ATP akan membuat panggilan pada acara China 2022 dalam waktu satu bulan, kata Gaudenzi

MUMBAI : Prospek Shanghai Masters dan tiga turnamen putra lainnya yang berlangsung di China tahun ini terlihat suram kecuali ada peningkatan pesat dalam situasi COVID-19 di negara itu, kata Ketua ATP Andrea Gaudenzi kepada Reuters.
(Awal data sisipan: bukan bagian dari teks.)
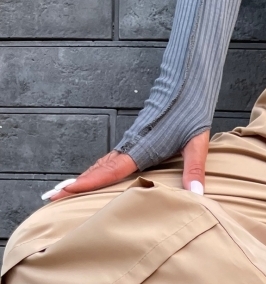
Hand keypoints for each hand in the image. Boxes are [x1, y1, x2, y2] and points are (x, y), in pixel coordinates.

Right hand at [45, 129, 210, 201]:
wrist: (186, 86)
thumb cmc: (191, 114)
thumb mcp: (197, 143)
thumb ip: (195, 169)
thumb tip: (196, 193)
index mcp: (141, 148)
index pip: (109, 170)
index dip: (88, 182)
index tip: (65, 191)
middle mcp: (130, 146)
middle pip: (96, 168)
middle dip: (73, 183)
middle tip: (50, 197)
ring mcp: (130, 143)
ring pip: (100, 164)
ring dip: (81, 178)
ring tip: (62, 191)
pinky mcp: (134, 141)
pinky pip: (110, 160)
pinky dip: (95, 171)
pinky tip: (91, 178)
China menjadi tuan rumah Olimpiade Musim Dingin di bawah protokol kesehatan yang ketat pada bulan Februari tetapi hampir setiap acara olahraga internasional lainnya di negara itu tahun ini telah dibatalkan atau ditunda.
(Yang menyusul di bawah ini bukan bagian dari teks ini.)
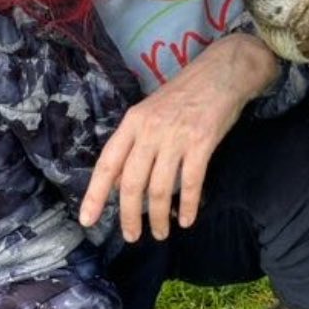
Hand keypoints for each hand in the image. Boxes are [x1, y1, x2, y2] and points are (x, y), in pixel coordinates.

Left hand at [79, 33, 278, 241]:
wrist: (221, 72)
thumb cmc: (185, 93)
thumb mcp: (150, 111)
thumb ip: (133, 143)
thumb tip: (118, 180)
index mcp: (133, 121)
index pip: (108, 162)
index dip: (95, 194)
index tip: (87, 220)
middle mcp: (150, 130)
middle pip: (132, 183)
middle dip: (130, 216)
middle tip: (132, 236)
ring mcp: (176, 136)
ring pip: (160, 188)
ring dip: (159, 217)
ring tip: (161, 233)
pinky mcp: (202, 142)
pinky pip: (191, 182)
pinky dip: (188, 205)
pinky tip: (187, 219)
Empat acara, termasuk Masters, dijadwalkan untuk September dan Oktober dan Gaudenzi mengatakan keputusan tentang nasib mereka akan diambil dalam bulan depan.

“Keputusan akan segera dibuat. Kami sedang berdiskusi dengan mereka tentang protokol dan perjalanan (ke depan),” kata Gaudenzi dalam sebuah wawancara.
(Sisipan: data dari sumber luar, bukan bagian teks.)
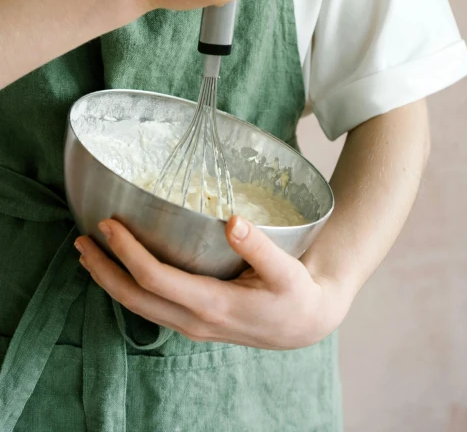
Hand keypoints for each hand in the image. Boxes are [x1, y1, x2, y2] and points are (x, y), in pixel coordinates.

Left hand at [74, 215, 351, 349]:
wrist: (306, 325)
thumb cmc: (296, 294)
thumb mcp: (286, 271)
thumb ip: (260, 247)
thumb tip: (234, 221)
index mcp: (213, 304)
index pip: (155, 279)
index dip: (128, 253)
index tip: (108, 225)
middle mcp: (194, 320)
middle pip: (134, 298)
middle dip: (103, 270)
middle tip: (80, 240)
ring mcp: (191, 324)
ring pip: (137, 306)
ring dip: (109, 281)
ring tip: (88, 254)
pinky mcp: (193, 321)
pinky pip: (150, 306)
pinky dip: (127, 287)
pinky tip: (121, 270)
“Tapi saya pikir jika protokolnya terlalu ketat, kecil kemungkinannya kami bisa menerbangkan para pemain ke sana dan melakukan karantina. Situasinya cukup menantang di China.

“Kami belum membuat keputusan, tetapi kami berharap untuk membuat keputusan dalam beberapa bulan mendatang.”

Prancis Terbuka baru-baru ini diadakan tanpa batasan kesehatan dan tidak mungkin para pemain akan setuju untuk pergi ke China jika ada periode isolasi yang terlibat.

Selain Shanghai Masters 9-16 Oktober, China dijadwalkan menjadi tuan rumah Chengdu Open dan Zhuhai Championships, keduanya dimulai pada 26 September, dan China Open pada 3-9 Oktober di Beijing.

Tahun lalu, acara ATP Masters di Indian Wells dipindahkan ke Oktober dari tempat biasanya Maret untuk mengisi celah yang ditinggalkan oleh pembatalan turnamen China.

Menemukan pengganti bergengsi serupa jika mereka dibatalkan lagi tahun ini tidak mungkin, kata Gaudenzi.

“Kami perlu bersiap untuk menyesuaikan kembali kalender dan mencari acara pengganti satu tahun jika perlu, seperti yang telah kami lakukan dalam dua tahun terakhir,” kata Gaudenzi.

“Tapi selalu ada harapan bahwa situasi mungkin juga berubah di sana. Kami akan beradaptasi sebaik mungkin.”

Tur wanita tidak memiliki acara yang dijadwalkan di China untuk 2022 karena WTA bekerja untuk menemukan resolusi kebuntuan dengan China atas masalah Peng Shuai.

ATP tetap berkomitmen untuk mengadakan turnamen di negara itu dan mengumumkan pekan lalu bahwa Shanghai Masters termasuk di antara lima acara ATP 1000 yang akan dimainkan selama 12 hari mulai 2023.